The Laser Problems and Solutions 1

 Problem#1

PRK Surgery. Photorefractive keratectomy (PRK) is a laser-based surgical procedure that corrects near- and farsightedness by removing part of the lens of the eye to change its curvature and hence focal length. This procedure can remove layers 0.25 µm thick using pulses lasting 12.0 ns from a laser beam of wavelength 193 nm. Low-intensity beams can be used because each individual photon has enough energy to break the covalent bonds of the tissue. (a) In what part of the electromagnetic spectrum does this light lie? (b) What is the energy of a single photon? (c) If a 1.50-mW beam is used, how many photons are delivered to the lens in each pulse?

Answer:

Visible light has wavelengths from about 400 nm to about 700 nm. The energy of each photon is

E = hf = hc/λ = (1.99 x 10^-25 J.m)/λ

The power is the total energy per second and the total energy E_tot is the number of photons N times the energy E of each photon.
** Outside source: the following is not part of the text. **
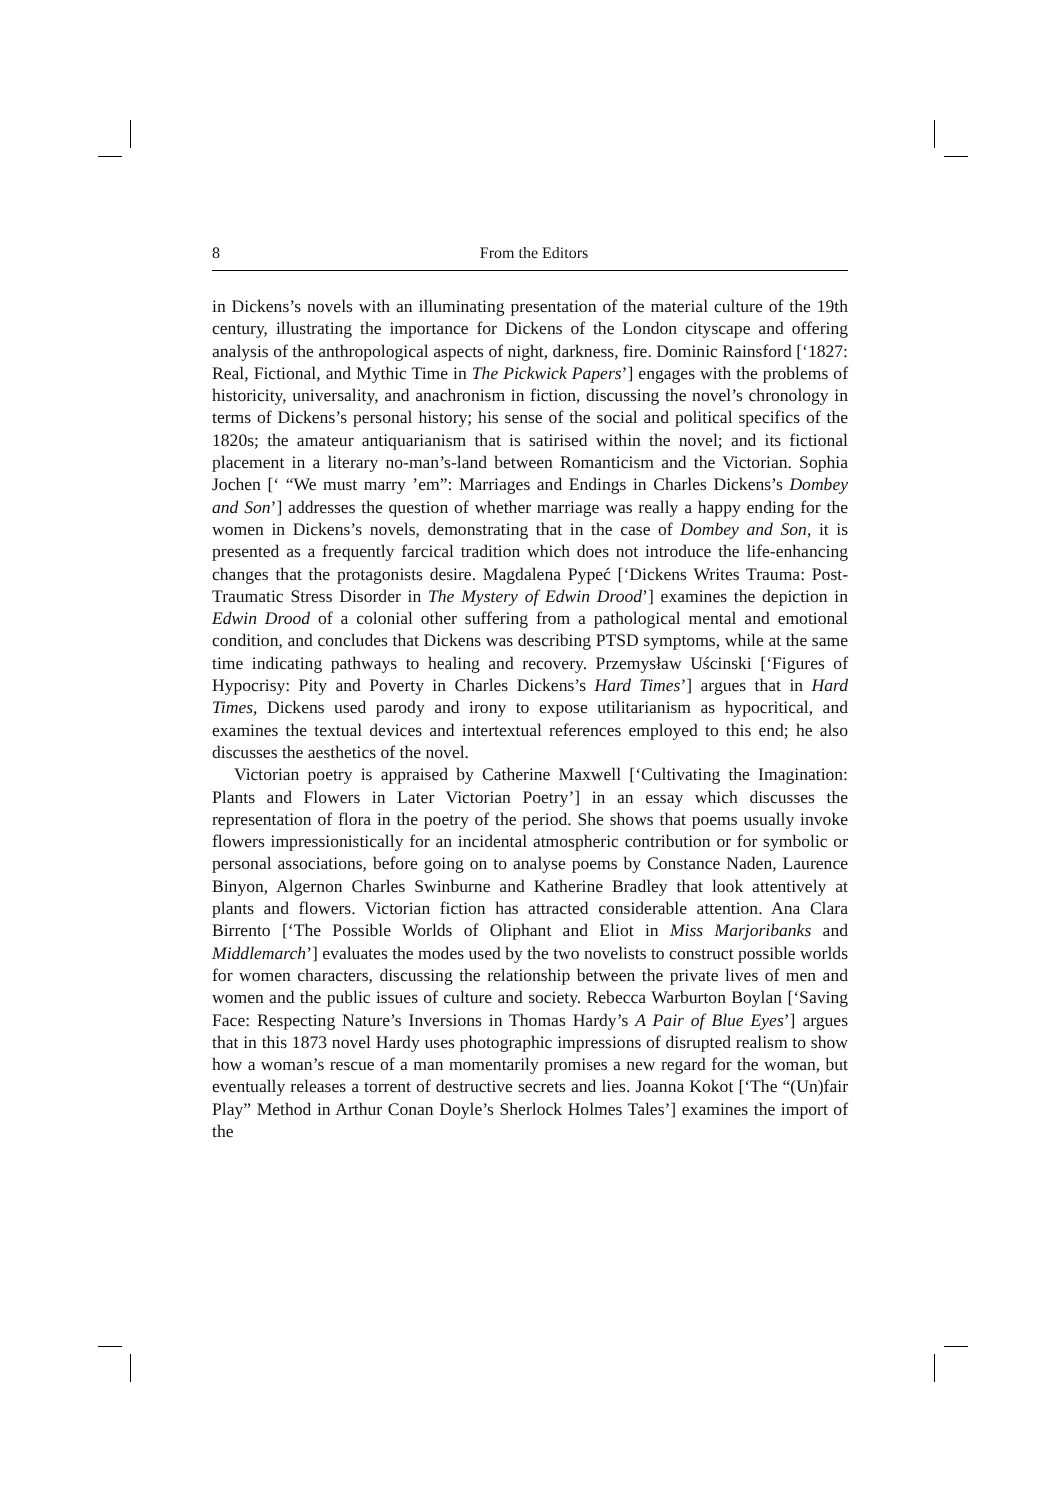8 From the Editors
in Dickens’s novels with an illuminating presentation of the material culture of the 19th century, illustrating the importance for Dickens of the London cityscape and offering analysis of the anthropological aspects of night, darkness, fire. Dominic Rainsford [‘1827: Real, Fictional, and Mythic Time in The Pickwick Papers’] engages with the problems of historicity, universality, and anachronism in fiction, discussing the novel’s chronology in terms of Dickens’s personal history; his sense of the social and political specifics of the 1820s; the amateur antiquarianism that is satirised within the novel; and its fictional placement in a literary no-man’s-land between Romanticism and the Victorian. Sophia Jochen [‘ “We must marry ’em”: Marriages and Endings in Charles Dickens’s Dombey and Son’] addresses the question of whether marriage was really a happy ending for the women in Dickens’s novels, demonstrating that in the case of Dombey and Son, it is presented as a frequently farcical tradition which does not introduce the life-enhancing changes that the protagonists desire. Magdalena Pypeć [‘Dickens Writes Trauma: Post-Traumatic Stress Disorder in The Mystery of Edwin Drood’] examines the depiction in Edwin Drood of a colonial other suffering from a pathological mental and emotional condition, and concludes that Dickens was describing PTSD symptoms, while at the same time indicating pathways to healing and recovery. Przemysław Uścinski [‘Figures of Hypocrisy: Pity and Poverty in Charles Dickens’s Hard Times’] argues that in Hard Times, Dickens used parody and irony to expose utilitarianism as hypocritical, and examines the textual devices and intertextual references employed to this end; he also discusses the aesthetics of the novel.
Victorian poetry is appraised by Catherine Maxwell [‘Cultivating the Imagination: Plants and Flowers in Later Victorian Poetry’] in an essay which discusses the representation of flora in the poetry of the period. She shows that poems usually invoke flowers impressionistically for an incidental atmospheric contribution or for symbolic or personal associations, before going on to analyse poems by Constance Naden, Laurence Binyon, Algernon Charles Swinburne and Katherine Bradley that look attentively at plants and flowers. Victorian fiction has attracted considerable attention. Ana Clara Birrento [‘The Possible Worlds of Oliphant and Eliot in Miss Marjoribanks and Middlemarch’] evaluates the modes used by the two novelists to construct possible worlds for women characters, discussing the relationship between the private lives of men and women and the public issues of culture and society. Rebecca Warburton Boylan [‘Saving Face: Respecting Nature’s Inversions in Thomas Hardy’s A Pair of Blue Eyes’] argues that in this 1873 novel Hardy uses photographic impressions of disrupted realism to show how a woman’s rescue of a man momentarily promises a new regard for the woman, but eventually releases a torrent of destructive secrets and lies. Joanna Kokot [‘The “(Un)fair Play” Method in Arthur Conan Doyle’s Sherlock Holmes Tales’] examines the import of the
(a) 193 nm is shorter than visible light so is in the ultraviolet.

(b) E = hf = hc/λ = (1.99 x 10^-25 J.m)/(193 x 10^-9 m) = 1.03 x 10^-18 J = 6.44 eV

(c) P = E_tot/t = NE/t, so

N = Pt/E = (1.50 x 10^-3 W)(12.0 x 10^-9 s)/(1.03 x 10^-18 J) = 1.75 x 10⁷ photons

A very small amount of energy is delivered to the lens in each pulse, but this still corresponds to a large number of photons.

Problem#2

A large number of neon atoms are in thermal equilibrium. What is the ratio of the number of atoms in a 5s state to the number in a 3p state at (a) 300 K; (b) 600 K; (c) 1200 K? The energies of these states, relative to the ground state, E_5s = 20.66 eV are and E_3p = 18.70 eV. (d) At any of these temperatures, the rate at which a neon gas will spontaneously emit 632.8-nm radiation is quite low. Explain why.

Answer:

We use n_5s/n_3p = e^{-(E5s – E3p)/kT}

E_5s = 20.66 eV; E_3p = 18.70 eV and k = 1.38 x 10^-23 J/K

E_5s – E_3p = 20.66 eV – 18.70 eV = 1.96 eV (1.602 x 10^-19 J/1eV) = 3.140 x 10^-19 J

(a) T = 300 K

n_5s/n_3p = e^{-(E5s – E3p)/kT} = e^-75.79 = 1.2 x 10^-33

(b) T = 600 K

n_5s/n_3p = e^{-(E5s – E3p)/kT} = e^-37.90 = 3.5 x 10^-17

(c) T = 1200 K

n_5s/n_3p = e^{-(E5s – E3p)/kT} = e^-18.95 = 5.9 x 10^-9

(d) At each of these temperatures the number of atoms in the 5s excited state, the initial state for
the transition that emits 632.8 nm radiation, is quite small. The ratio increases as the temperature increases.

Problem#3

Figure 1 shows the energy levels of the sodium atom. The two lowest excited levels are shown in columns labeled ²P_3/2 and ²P_1/2. Find the ratio of the number of atoms in a state to the number in a ²P_3/2 state for a sodium gas in thermal equilibrium at 500 K. In which state are more atoms found?

Answer:

The energy of each of these excited states above the ground state is hc/λ where λ is the wavelength of the photon emitted in the transition from the excited state to the ground state.

We use (n₂P_3/2)/(n₁P_1/2) = e^{-(E2P3/2 – E2P1/2)/kT}

∆E_3/2-g = hc/λ₁ = (6.626 x 10^-34 J.s)(2.998 x 10⁸ m/s)/(5.890 x 10^-7 m) = 3.373 x 10^-19 J

∆E_1/2-g = hc/λ₂ = (6.626 x 10^-34 J.s)(2.998 x 10⁸ m/s)/(5.896 x 10^-7 m) = 3.369 x 10^-19 J

So ∆E_3/2-g – ∆E_1/2-g = 3.373 x 10^-19 J – 3.369 x 10^-19 J = 4.00 x 10^-22 J

Then (n₂P_3/2)/(n₁P_1/2) = 0.944. So more atoms are in the 2P_1/2 state.